Compiling and Executing CUDA Quantum Programs¶

All CUDA Quantum programs must be compiled with the nvq++ compiler. This compiler orchestrates the mapping of quantum kernel expressions to the CUDA Quantum MLIR-based intermediate representation, quantum circuit optimization, placement, and routing, and lowering to LLVM-based representations (e.g. the QIR) for binary object creation and linking. The compiler supports a number of modes, simulators, and target quantum architectures, all of which can be configured with command line flags.

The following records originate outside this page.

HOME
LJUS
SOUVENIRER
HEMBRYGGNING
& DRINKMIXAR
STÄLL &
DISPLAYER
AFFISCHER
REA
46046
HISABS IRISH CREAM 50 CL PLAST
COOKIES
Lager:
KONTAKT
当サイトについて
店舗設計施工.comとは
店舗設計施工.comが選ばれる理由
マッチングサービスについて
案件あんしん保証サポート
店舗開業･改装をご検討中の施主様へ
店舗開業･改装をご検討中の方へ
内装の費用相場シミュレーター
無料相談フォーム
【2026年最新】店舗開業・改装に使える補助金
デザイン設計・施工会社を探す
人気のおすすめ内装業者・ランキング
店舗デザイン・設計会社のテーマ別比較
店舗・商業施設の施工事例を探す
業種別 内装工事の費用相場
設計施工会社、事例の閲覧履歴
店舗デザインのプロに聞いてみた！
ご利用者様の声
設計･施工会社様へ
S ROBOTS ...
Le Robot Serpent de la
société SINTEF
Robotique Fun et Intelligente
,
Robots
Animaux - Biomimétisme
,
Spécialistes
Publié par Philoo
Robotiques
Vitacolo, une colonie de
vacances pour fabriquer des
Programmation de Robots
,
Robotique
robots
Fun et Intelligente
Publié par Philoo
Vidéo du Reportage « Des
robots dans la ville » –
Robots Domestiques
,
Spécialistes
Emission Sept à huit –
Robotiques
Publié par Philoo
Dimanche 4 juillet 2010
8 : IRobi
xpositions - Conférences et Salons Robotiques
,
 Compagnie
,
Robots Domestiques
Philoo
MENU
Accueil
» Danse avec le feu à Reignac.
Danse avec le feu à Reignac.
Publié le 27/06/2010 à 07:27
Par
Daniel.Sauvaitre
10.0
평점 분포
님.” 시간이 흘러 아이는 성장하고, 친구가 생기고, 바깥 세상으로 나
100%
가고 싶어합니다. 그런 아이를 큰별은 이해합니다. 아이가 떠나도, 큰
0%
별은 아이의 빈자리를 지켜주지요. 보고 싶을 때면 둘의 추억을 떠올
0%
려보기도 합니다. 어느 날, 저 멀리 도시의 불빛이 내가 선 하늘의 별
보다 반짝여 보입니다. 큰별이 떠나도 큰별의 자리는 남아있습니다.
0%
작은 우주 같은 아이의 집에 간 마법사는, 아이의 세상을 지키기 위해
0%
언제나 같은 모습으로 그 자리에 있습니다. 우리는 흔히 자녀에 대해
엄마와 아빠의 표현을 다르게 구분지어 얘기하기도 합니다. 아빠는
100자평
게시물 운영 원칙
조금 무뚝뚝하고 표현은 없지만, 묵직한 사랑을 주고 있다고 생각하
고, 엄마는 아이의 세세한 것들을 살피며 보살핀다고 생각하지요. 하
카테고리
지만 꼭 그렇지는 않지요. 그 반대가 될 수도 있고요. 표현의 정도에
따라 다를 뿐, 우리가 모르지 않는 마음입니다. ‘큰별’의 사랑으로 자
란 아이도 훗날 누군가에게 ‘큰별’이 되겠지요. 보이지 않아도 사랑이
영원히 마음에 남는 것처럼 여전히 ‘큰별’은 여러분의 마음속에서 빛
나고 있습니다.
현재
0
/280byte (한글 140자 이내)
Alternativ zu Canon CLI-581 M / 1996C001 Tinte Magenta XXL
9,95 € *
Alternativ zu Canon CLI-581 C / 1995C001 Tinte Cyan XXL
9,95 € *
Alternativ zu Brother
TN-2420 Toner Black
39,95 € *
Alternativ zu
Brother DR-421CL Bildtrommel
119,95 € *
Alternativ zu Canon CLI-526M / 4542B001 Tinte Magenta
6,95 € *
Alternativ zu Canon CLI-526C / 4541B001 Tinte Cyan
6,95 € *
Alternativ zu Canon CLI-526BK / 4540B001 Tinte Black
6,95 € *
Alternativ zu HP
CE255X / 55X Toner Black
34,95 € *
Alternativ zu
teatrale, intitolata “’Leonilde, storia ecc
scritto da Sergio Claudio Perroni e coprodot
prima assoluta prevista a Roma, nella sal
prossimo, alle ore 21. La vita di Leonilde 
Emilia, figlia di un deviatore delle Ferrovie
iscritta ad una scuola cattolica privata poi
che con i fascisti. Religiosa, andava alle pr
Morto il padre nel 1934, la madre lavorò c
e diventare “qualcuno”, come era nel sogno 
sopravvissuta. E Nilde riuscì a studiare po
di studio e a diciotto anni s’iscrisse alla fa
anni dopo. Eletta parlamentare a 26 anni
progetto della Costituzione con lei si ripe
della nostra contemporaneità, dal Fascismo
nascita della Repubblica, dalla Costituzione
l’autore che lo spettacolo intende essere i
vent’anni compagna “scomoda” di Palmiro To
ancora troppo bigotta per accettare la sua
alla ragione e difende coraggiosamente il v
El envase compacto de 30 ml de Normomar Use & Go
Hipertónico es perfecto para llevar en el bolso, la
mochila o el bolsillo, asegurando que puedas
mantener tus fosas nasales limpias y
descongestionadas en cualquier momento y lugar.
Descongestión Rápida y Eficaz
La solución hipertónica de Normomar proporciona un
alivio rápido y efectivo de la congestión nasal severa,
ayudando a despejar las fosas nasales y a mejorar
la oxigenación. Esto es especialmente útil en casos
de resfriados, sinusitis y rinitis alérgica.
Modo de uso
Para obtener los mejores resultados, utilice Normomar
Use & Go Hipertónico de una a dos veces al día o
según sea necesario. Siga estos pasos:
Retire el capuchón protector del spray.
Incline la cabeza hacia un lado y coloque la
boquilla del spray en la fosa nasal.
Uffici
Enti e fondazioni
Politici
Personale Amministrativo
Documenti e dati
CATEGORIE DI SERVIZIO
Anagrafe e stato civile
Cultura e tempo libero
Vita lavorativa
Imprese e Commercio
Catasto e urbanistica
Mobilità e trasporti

All the usual compiler flags provided by compilers like clang++ and gcc are also available for creating hybrid quantum-classical applications and libraries (e.g. linker flags and include header search paths).

Given a CUDA Quantum source file named simple.cpp, one can compile with nvq++ in a similar manner as classical C++ compilers:

nvq++ simple.cpp -o simple.x (optional... -I /header/path -L /library/path -lfoo)
./simple.x

One can specify the target quantum architecture to target with the --target flag:

nvq++ simple.cpp --target nvidia
./a.out

The nvidia target architecture will configure the executable to run on GPU-enabled simulation resources accelerated by cuQuantum.

When targeting physical architectures, this simple compiler invocation orchestrates a complex workflow that incorporates a number of tools (available in your $CUDA_QUANTUM_PATH/bin directory).

Map CUDA Quantum C++ kernels to Quake MLIR code via Clang ASTConsumers
Register all Quake kernel code with the runtime for quantum IR introspection
Rewrite the original CUDA Quantum C++ kernel entry-point function to invoke an internal runtime kernel launch function which targets the specified quantum_platform
Lower to QIR and link, producing an executable or object code

For simulated architectures, the compiler relies on basic C++ compilation and linkage, and does not delegate to the MLIR compilation workflow.

You can see the steps taken to compile the CUDA Quantum code by adding the -v verbose flag.